To help those who are preparing to teach for this fall, the Enhanced Digital Learning Initiative (EDLI) team has collated some resources and thoughts that might be of some use.
Technology in the classroom:
The University has modified many of its rooms with better technology that can help instructors to either capture the live lecture for people to watch later or to stream the live lecture to those who are remote.
- See which rooms have the new hybrid tech carts
- Video demoing the hybrid tech carts
- Step by step manual for using carts
- Frequently Asked Questions about the university hybrid technology classrooms.
- You can have a one-on-one walk through of your room’s technology with a tech specialist, just schedule at the IT Help Desk 432-6200. (Allow 48 hours ahead of time and ideally before the semester starts)
Using this technology to create asynchronous or synchronous in-person/online experiences of classes can help with multiple scenarios. Some of these scenarios you may consider are:
- International students who cannot enter the country
- Meeting RCPD VISA requests for accommodation
- Students who have to suddenly miss classes do to illness, caretaking, or other emerging situations
- Promoting social distancing and choice by offering the course synchronously in-person and remote (not recommended without assistance in managing the classroom)
- Some guidance for when you are required to offer instruction in different modalities can be found in the faculty and staff section of the Together We Will FAQ
Trainings for how to teach in different modalities can be found at
- MSU Workshop Playlist on teaching modalities: if you want to explore how you might think about and mix asynchronous and synchronous experiences,
- MSU IT asynchronous workshops : has recorded trainings IT has done in the past,
- MSU IT August workshops : if you need a live person to engage with you on these topics,
- Self-enroll D2L course on Instructional Technology at MSU: many tutorials on the things that we often use at the institution.
Managing the classroom
In addition to the information put out in the Vaccine and Mask Mandates FAQ some items that might help with managing your class:
- Use in-class microphones to amplify masked voices. Regardless of how loud you feel you are, this will help with the range of student hearing capabilities. We have confirmed with IT that it is safe to wipe these mics down with isopropyl alcohol pads. If you teach with a slide show, you might consider using the live subtitle functions in PPT or Google Slides as a way to further reinforce your voice.
- Test your equipment before semester starts to see what the capabilities are of your room to see what has changed and what might help you in improving your efficacy…also that the technology is all in working order.
- Have a contingency plan for if you must miss a few class periods. Some have already considered versions of this question, but given a larger number of in-person courses, if you have to miss class in this current context, how might you manage it? If you are well, but unable to come in, could you teach to a room of students through Zoom? Could you have a colleague or TA set up the Zoom session? Might you record the session and offer it asynchronously? How would you communicate to students about the shift?
- Generosity, Flexibility, and Transparency were the values that we tried to stress over the last year to recognize that there is a wide range in how people are experiencing the constantly evolving pandemic landscape. Building off of what we have learned in applying these concepts, one new addition would be how to have a discussion around face coverings. The Dean of Students Office has developed conversation starters for wearing masks that might help to make the issues more transparent and you more comfortable with having these conversations. Returning to the idea of what modalities you offer in the teaching of your class, more than what you are required to do is what you are able to do to be generous, flexible, and transparent with both your students and yourself.
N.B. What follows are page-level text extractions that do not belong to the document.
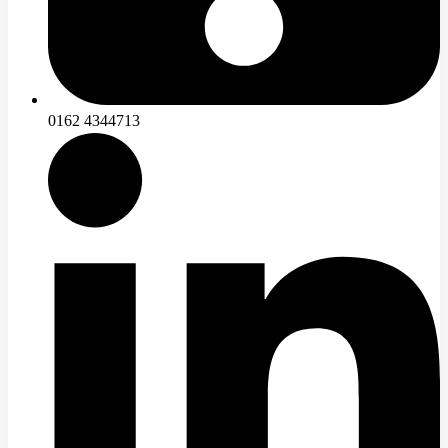
0162 4344713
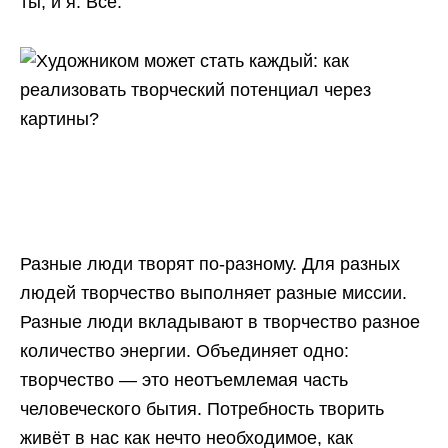
ты, и я. Все.
Разные люди творят по-разному. Для разных
людей творчество выполняет разные миссии.
Разные люди вкладывают в творчество разное
количество энергии. Объединяет одно:
творчество — это неотъемлемая часть
человеческого бытия. Потребность творить
живёт в нас как нечто необходимое, как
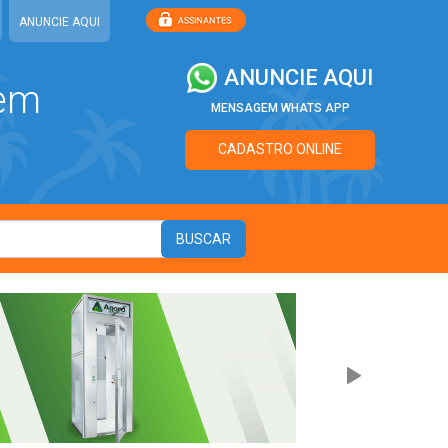
ANUNCIE AQUI
ANUNCIE AQUI
 em
MENSAGEM WHATS APP
CADASTRO ONLINE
New confusion around recitations and labs associated with courses in D2L
There is a new look for recitations in D2L. The new registration system now creates an LEC# course shell (from the non-enrollment section in Campus Solutions) that contains all students in addition to individual recitation sections (from enrollment section in Campus Solutions), and it is leading to some confusion about how to treat that D2L course.
Recommendations from the D2L Help Desk are that
- Recommendation: you can merge the LEC# section with the recitations and students will only be added once to the classlist,
- OR, you can merge the sections as you normally would rather than using the LEC# section, which you can keep inactive and students will not see
- OR you can just use the LEC# course if you are teaching all of the recitations and make the recitations inactive, (Challenge, the LEC course will not have section information if you need to sort students by recitation/lab, you will need to use the inactive course shells )
- OR you can keep everything unmerged and make the LEC# inactive so students only see their recitation (Challenge: you will need to add course materials to each section)
The main issue that we are concerned about is that the tool to submit grades to the registrar is still being built, so it is not clear how grades will be reported (i.e. by the LEC# course, recitation courses, or both). One can always add grades through the Registrar’s site, but if you normally go through D2L, you might want to use the recommended strategy.